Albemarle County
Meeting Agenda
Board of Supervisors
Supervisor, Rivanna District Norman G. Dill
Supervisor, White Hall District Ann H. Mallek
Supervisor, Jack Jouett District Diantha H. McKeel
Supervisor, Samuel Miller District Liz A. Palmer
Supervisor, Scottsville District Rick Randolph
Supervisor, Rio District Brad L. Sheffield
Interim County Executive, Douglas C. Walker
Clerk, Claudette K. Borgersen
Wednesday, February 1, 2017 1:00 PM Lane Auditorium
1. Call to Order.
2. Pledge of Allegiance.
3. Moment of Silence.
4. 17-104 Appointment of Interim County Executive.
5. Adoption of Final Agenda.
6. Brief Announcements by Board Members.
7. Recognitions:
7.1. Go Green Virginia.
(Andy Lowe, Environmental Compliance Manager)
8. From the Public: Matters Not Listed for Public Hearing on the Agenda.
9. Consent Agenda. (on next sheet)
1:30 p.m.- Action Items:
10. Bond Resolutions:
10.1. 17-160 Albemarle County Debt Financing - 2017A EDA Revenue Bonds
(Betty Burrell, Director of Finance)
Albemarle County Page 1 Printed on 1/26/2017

════════════════════

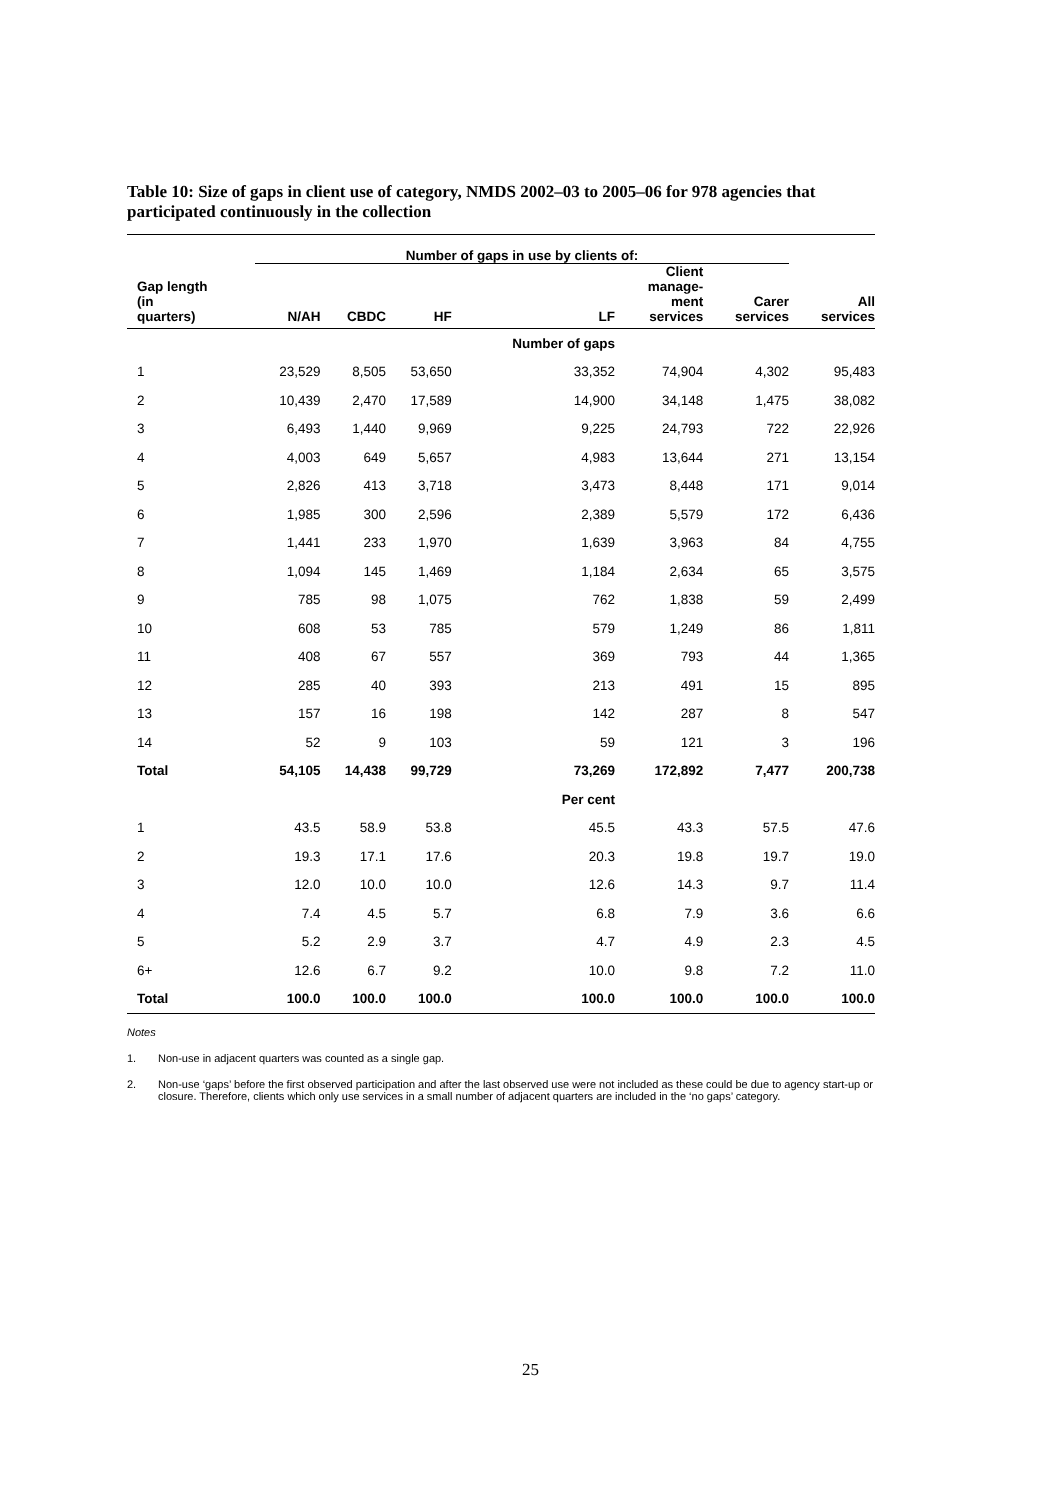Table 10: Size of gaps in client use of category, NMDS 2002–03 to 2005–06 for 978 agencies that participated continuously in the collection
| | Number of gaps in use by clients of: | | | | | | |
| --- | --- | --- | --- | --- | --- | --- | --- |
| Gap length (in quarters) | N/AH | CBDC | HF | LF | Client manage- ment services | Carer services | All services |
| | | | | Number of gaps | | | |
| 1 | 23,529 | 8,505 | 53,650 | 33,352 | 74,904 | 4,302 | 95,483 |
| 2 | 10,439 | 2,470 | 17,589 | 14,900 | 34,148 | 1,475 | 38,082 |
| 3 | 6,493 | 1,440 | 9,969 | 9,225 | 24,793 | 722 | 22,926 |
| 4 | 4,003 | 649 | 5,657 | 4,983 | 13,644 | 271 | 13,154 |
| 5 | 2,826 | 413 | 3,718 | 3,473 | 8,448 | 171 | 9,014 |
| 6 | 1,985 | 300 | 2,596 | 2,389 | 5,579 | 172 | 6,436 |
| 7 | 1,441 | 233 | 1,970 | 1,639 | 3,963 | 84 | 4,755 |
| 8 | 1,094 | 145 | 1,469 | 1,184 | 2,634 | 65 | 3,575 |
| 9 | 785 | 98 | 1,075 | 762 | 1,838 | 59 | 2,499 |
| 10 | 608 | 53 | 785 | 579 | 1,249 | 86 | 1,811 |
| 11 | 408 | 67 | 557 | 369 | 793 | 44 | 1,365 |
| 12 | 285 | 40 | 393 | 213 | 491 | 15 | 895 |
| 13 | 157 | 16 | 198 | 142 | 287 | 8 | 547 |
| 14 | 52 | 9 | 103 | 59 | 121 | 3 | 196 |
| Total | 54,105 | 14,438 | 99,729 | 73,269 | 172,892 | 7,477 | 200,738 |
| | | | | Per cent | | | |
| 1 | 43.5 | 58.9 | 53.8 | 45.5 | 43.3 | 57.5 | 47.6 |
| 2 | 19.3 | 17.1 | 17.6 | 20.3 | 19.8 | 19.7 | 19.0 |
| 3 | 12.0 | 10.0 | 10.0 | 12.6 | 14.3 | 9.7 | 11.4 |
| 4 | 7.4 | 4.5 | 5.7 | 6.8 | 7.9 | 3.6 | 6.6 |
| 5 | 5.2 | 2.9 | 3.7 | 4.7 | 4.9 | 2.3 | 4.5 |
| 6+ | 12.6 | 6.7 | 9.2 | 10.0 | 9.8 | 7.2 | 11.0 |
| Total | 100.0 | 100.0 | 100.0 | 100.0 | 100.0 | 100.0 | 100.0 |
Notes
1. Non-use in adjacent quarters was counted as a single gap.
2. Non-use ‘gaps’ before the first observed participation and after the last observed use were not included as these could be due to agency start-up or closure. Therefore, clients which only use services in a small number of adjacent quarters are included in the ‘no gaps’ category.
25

════════════════════

Each line in the material with "Agenda" in it must be reported.

__Expected answer__
Meeting Agenda
5. Adoption of Final Agenda.
8. From the Public: Matters Not Listed for Public Hearing on the Agenda.
9. Consent Agenda. (on next sheet)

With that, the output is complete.